Often book distributors feel that they can judge who will take a book and who will not.

Sometimes a truly seasoned book distributor may develop a sixth sense of sorts, but often our intuitions are plain prejudices and not indications from the Supersoul. The best method is to approach everyone with a book.

Govind Kunda Prabhu, from Belgaum, recalls his experiences:

I distribute books in long-distance trains. During the December marathon we would distribute for many hours in a day. Once, I entered a new train car wherein a well-dressed young man was smoking. Other people were also there. I showed books to the others.

Noticing the cigarette in the hand of the young man, I thought that he would never be interested, so without showing him I went ahead.

"Hey, wait!" he said. "What do you have?"

"Bhagavad-gita," I said and held it out to him.

"How much?"

I stated the price. Without a second thought he took out the money and handed it to me. Then after washing his hands he accepted the book. The other people who had seemed more religious did not care about the Gita, but this apparently sinful person took it without a hassle.

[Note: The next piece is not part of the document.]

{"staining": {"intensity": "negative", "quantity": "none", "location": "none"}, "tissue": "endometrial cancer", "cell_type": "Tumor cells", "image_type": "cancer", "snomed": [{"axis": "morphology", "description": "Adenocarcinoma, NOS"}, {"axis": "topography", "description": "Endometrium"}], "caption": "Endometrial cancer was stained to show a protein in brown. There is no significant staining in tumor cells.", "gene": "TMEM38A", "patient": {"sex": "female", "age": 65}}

Another time, I boarded a train and after a few hours reached the station from which I had to take a return train to Belgaum. But on getting down I learned that the return train was seven hours late. By the time it arrived it was 10 p.m.

Onboard, almost all the lights were out, and most passengers were asleep. All except perhaps one family, which was in the last compartment. I went there and sat at the edge of a seat, and to my horror I found that they were eating fish. The smell was nauseating.

But I had no choice; I could not roam about in the dark passage with my heavy book bag. Moreover, the train was very crowded.

One person was apparently not a member of the family and therefore was not eating with them. I showed him the books. But finding him disinterested, I closed my book bag and began chanting.

Shortly the family finished the dinner. After cleaning up, they sat back in leisure.

"What are you carrying?" one man asked me.


I smiled; but I did not show him the books.

"Can I see one?"

I had no choice but to give him the book. He opened it and everyone crowded near him and began to look.

"Do you have something else?"

I gave a him Krishna book.

"I will take one," said one.

"Me too," said another.

"I will take Krishna book," said another and gave me the money.

Finally, that group which I had dismissed as demoniac ended up taking two Bhagavad-gitas and a Krishna book.

I learnt that one should not judge anyone by external activities. Even sincere souls may be trapped by sinful activities because of a lack of proper guidance and ideals in life. It is up to us to reawaken their dormant connection with Lord Krishna. We have to be enthusiastic and non-judgemental.